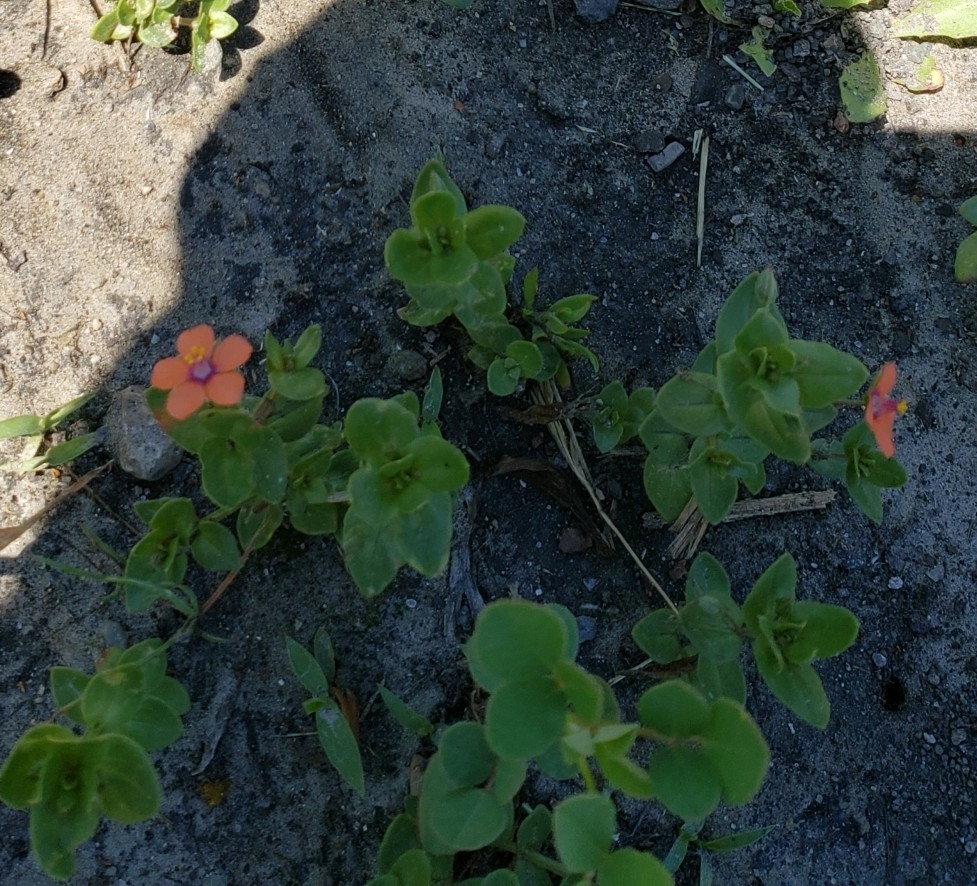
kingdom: Plantae
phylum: Tracheophyta
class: Magnoliopsida
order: Ericales
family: Primulaceae
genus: Lysimachia
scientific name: Lysimachia arvensis
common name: Scarlet pimpernel
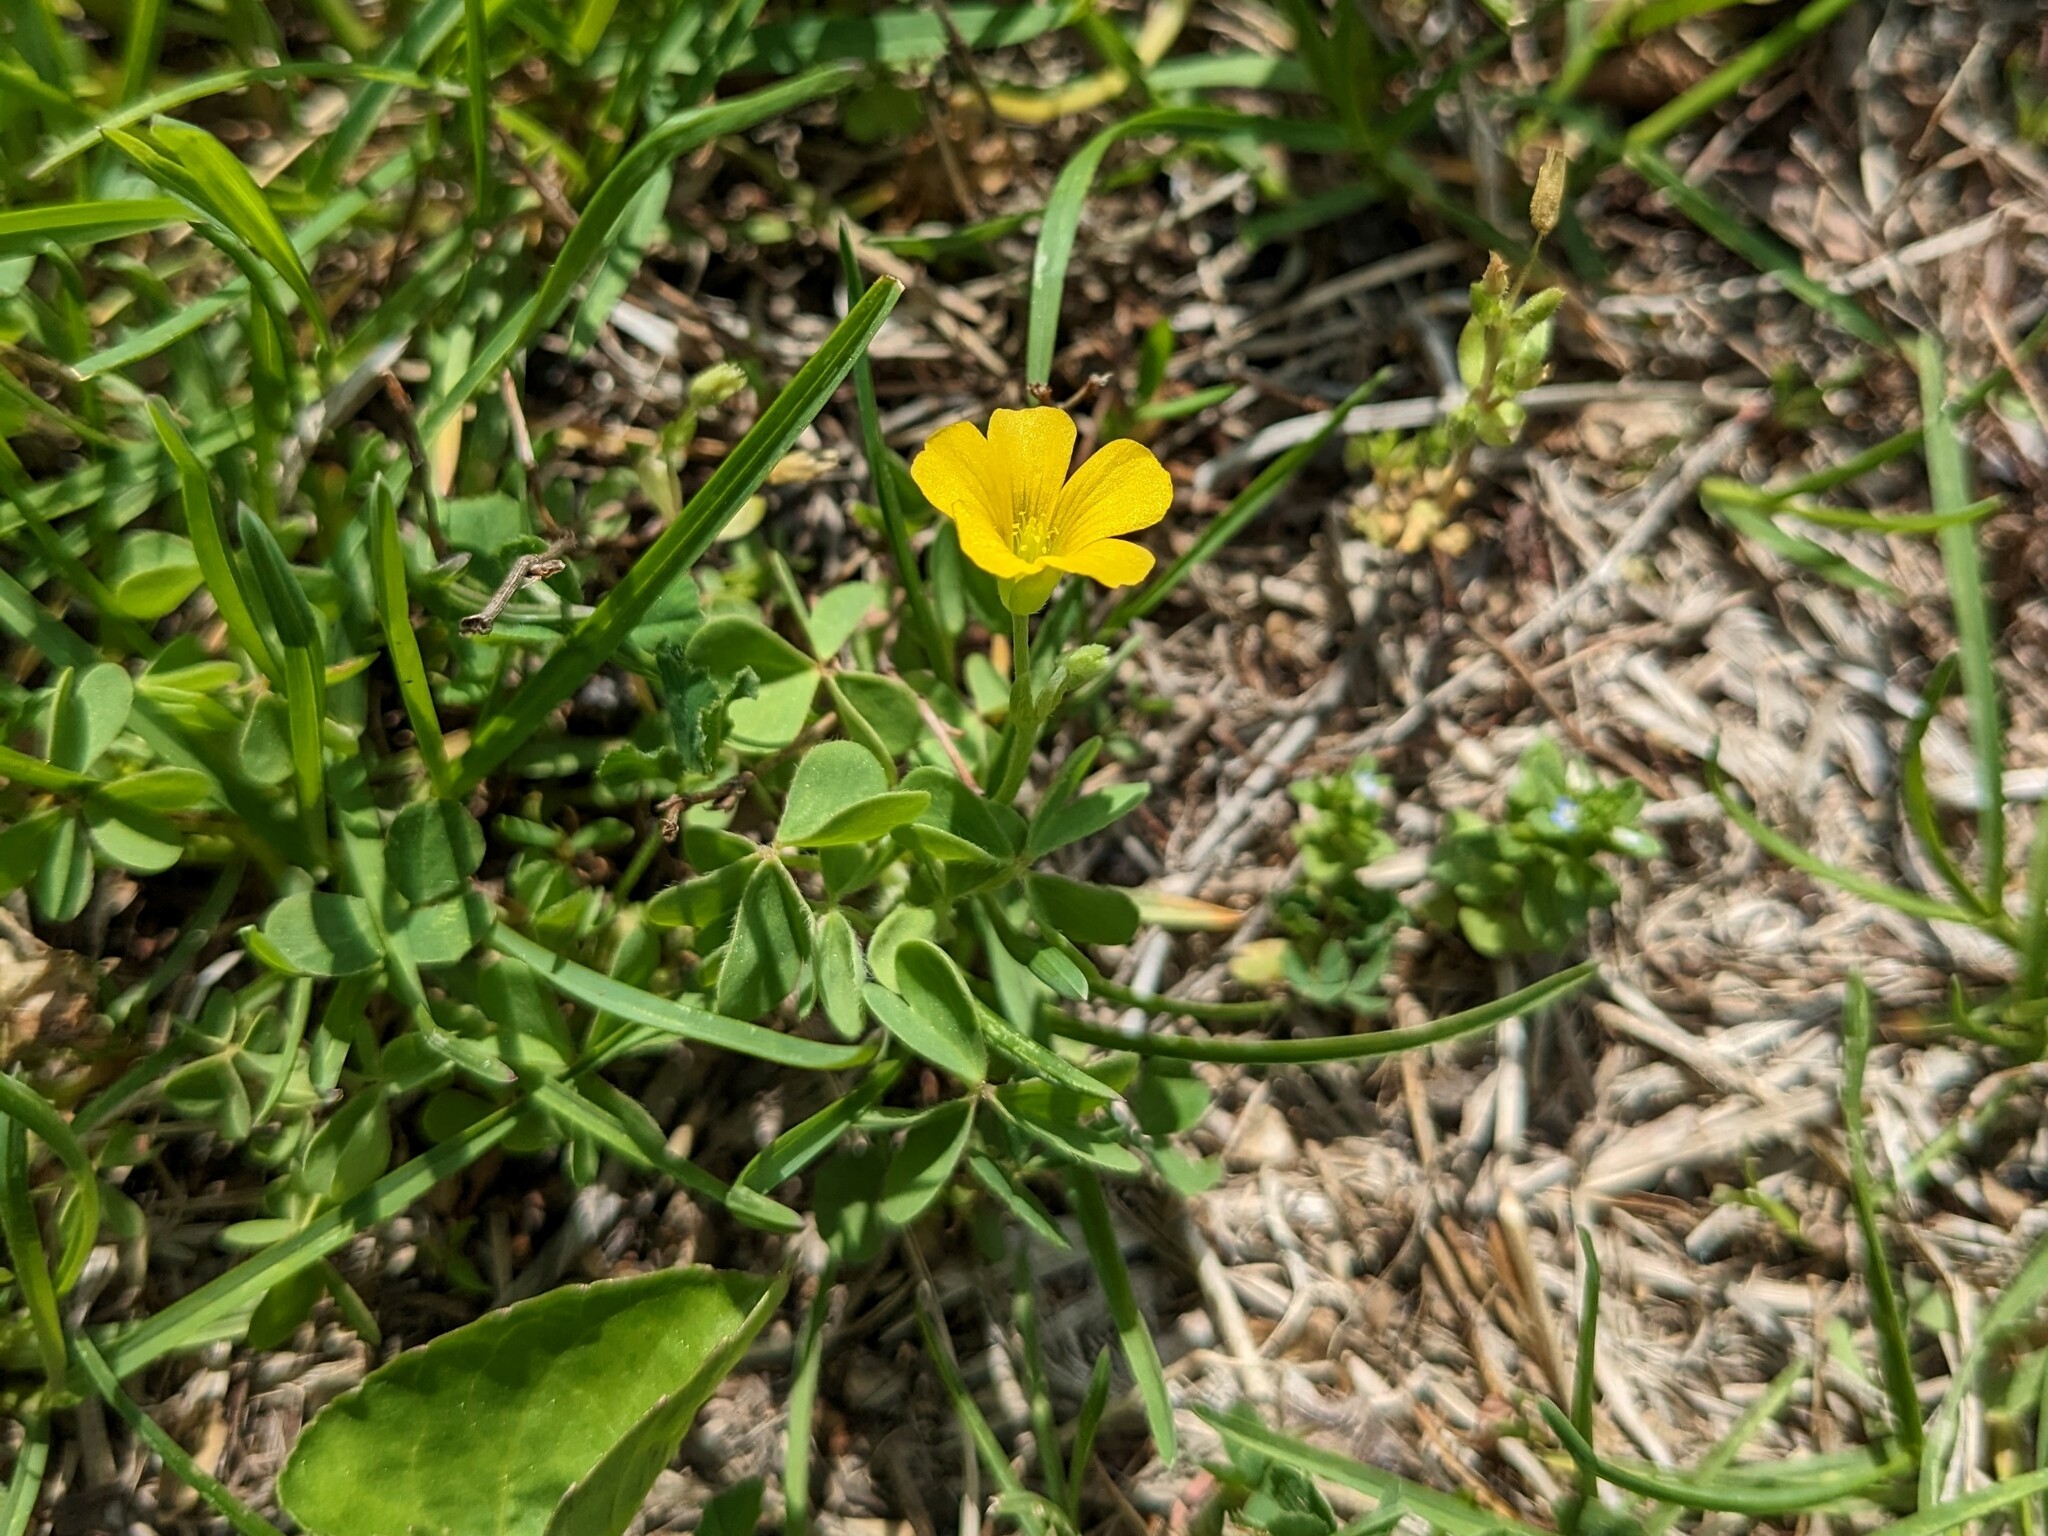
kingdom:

Required task: Copy every line above word for word, but leave out the pictures.

Output for this exercise:
kingdom: Plantae
phylum: Tracheophyta
class: Magnoliopsida
order: Ericales
family: Primulaceae
genus: Lysimachia
scientific name: Lysimachia arvensis
common name: Scarlet pimpernel
kingdom:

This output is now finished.